"Indeed I did!" I replied, with emphasis—"It was a lovely scene!—never to be forgotten."
"You and Mr. Santoris would be sure to get on well together," said
Catherine, rather crossly—"'Birds of a feather,' you know!"
I smiled. I was too much taken up with my own thoughts to pay attention to her evident ill-humour. I was aware that Dr. Brayle watched me furtively, and with a suspicious air, and there was a curious feeling of constraint in the atmosphere that made me feel I had somehow displeased my hostess, but the matter seemed to me too trifling to consider, and as soon as the conversation became general I took the opportunity to slip away and get down to my cabin, where I locked the door and gave myself up to the freedom of my own meditations. They were at first bewildered and chaotic—but gradually my mind smoothed itself out like the sea I had looked upon in my vision,—and I began to arrange and connect the various incidents of my strange experience in a more or less coherent form. According to psychic consciousness I knew what they all meant,—but according to merely material and earthly reasoning they were utterly incomprehensible. If I listened to the explanation offered by my inner self, it was this:—That Rafel Santoris and I had known each other for ages,—longer than we were permitted to remember,—that the brain-pictures, or rather soul-pictures, presented to me were only a few selected out of thousands which equally concerned us, and which were stored up among eternal records,—and that these few were only recalled to remind me of circumstances which I might erroneously think were all entirely forgotten. If, on the other hand, I preferred to accept what would be called a reasonable and practical solution of the enigma, I would say:—That, being imaginative and sensitive, I had been easily hypnotised by a stronger will than my own, and that for his amusement, or because he had seen in me the possibility of a 'test case,' Santoris had tried his power upon me and forced me to see whatever he chose to conjure up in order to bewilder and perplex me.
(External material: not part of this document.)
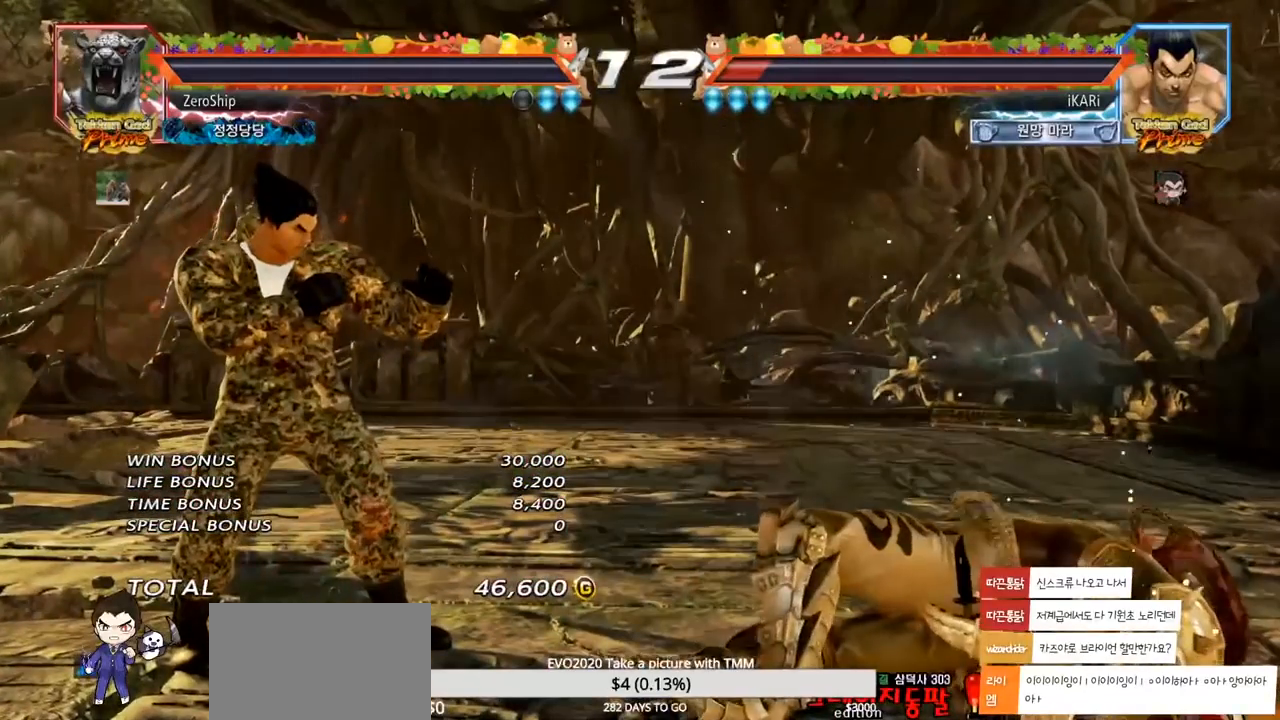
{"buttons": [], "left_stick": "center", "events": []}
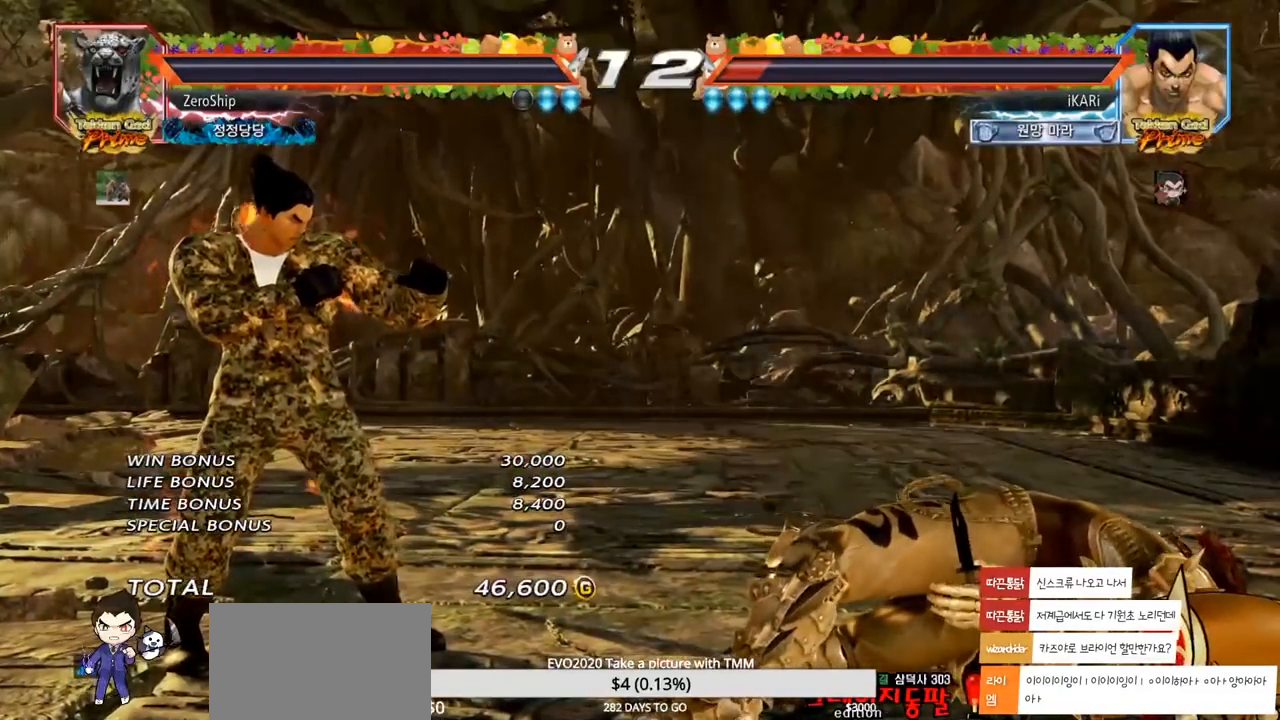
{"buttons": [], "left_stick": "center", "events": []}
But if this were so, what could be his object? If I were indeed an utter stranger to him, why should he take this trouble? I found myself harassed by anxiety and dragged between two opposing influences—one which impelled me to yield myself to the deep sense of exquisite happiness, peace and consolation that swept over my spirit like the touch of a veritable benediction from heaven,—the other which pushed me back against a hard wall of impregnable fact and bade me suspect my dawning joy as though it were a foe.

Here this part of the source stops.